School Improvement in Maryland

Using the State Curriculum: Reading/ELA, Grade 2

Reading/ELA | Informational | Literary | Writing | Language | Listening | Speaking

Clarifications: Each clarification provides an explanation of an indicator/objective to help teachers better understand the skills and/or concepts.

Standard 3.0 Comprehension of Literary Text

Indicator 3. Use elements of narrative texts to facilitate understanding

Clarification

To show proficiency of the skills stated in this indicator, a reader will demonstrate an understanding of the elements of narrative texts which are the components through which a story is told. Identification of each component and its relationship to all other components in a story assists a reader in comprehension of an entire text. Thinking about all the elements in a story and determining how they fit together allows the reader to understand.

In order to understand a narrative text the student should be able to identify and explain the basic elements of the story.

  • In the beginning or exposition of a story, information is given about the characters, their location, and the situation in which they find themselves. This situation creates a story problem.
  • A sequence of events occurs as attempts are made to solve the problem. It is important for primary readers to understand the causal relationships of these events as the story develops.
  • Finally, the solution of the problem brings the story to a close.

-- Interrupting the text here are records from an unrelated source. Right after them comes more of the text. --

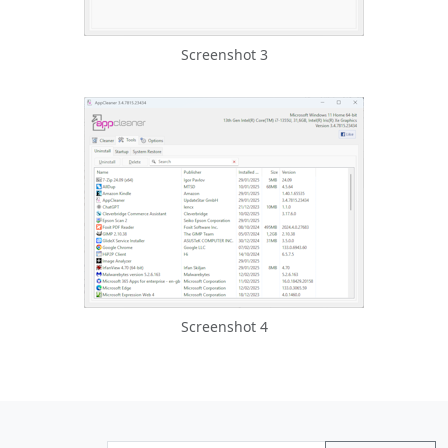
Screenshot 3
Screenshot 4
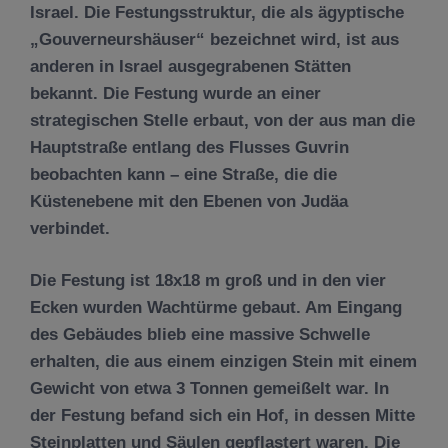
Israel. Die Festungsstruktur, die als ägyptische
„Gouverneurshäuser“ bezeichnet wird, ist aus
anderen in Israel ausgegrabenen Stätten
bekannt. Die Festung wurde an einer
strategischen Stelle erbaut, von der aus man die
Hauptstraße entlang des Flusses Guvrin
beobachten kann – eine Straße, die die
Küstenebene mit den Ebenen von Judäa
verbindet.
Die Festung ist 18x​​18 m groß und in den vier
Ecken wurden Wachtürme gebaut. Am Eingang
des Gebäudes blieb eine massive Schwelle
erhalten, die aus einem einzigen Stein mit einem
Gewicht von etwa 3 Tonnen gemeißelt war. In
der Festung befand sich ein Hof, in dessen Mitte
Steinplatten und Säulen gepflastert waren. Die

To identify setting and the importance the setting plays in the story, a reader must first know what information to look for in a text. Setting is where and when a story takes place. Clues to setting include any of the following: time, day or dates, month, year, season, historical references, geographical names, landscape details, and weather elements. Changes in setting can signal time in the story. Setting can influence the character’s feelings and actions.

To identify main characters and explain their importance to the story, a reader must identify a character as a person, animal, or imaginary being in a narrative. Main characters are most involved in the problem in the story and are central to much of the story action. Minor characters are less important and become known to a reader through their interaction with main characters.

As primary text becomes more complex, students can identify the characters’ actions, motives, emotions, traits, and feelings. Character speech, action, thought, motivation, and reaction are interdependent and work together to create well-rounded characters. These elements make a character "real" and lend believability to the story. When characters are made "real," they, like real people, change and grow. They are called dynamic characters because of their development. Their opposite, static characters, change not at all or only marginally. Characters may reveal their attitudes and innermost thoughts through their speech and their behavior.

To identify and explain relationships between and among characters, settings, and events, a reader must discover how each element is linked. As characters interact in the story they comment about the behavior or speech of other characters. One character's comments about another character form a direct link to understanding their behavior. Connections between and among situations are established by key events and how these events fit together. A critical reader can isolate each story event to see its effect upon previous events and those that follow it as well as the effect the event exerts upon a character or characters. The setting may impact the characters’ actions and behaviors and/or events in the story. Conversely, the characters’ actions and behaviors and/or events in the story may alter the setting.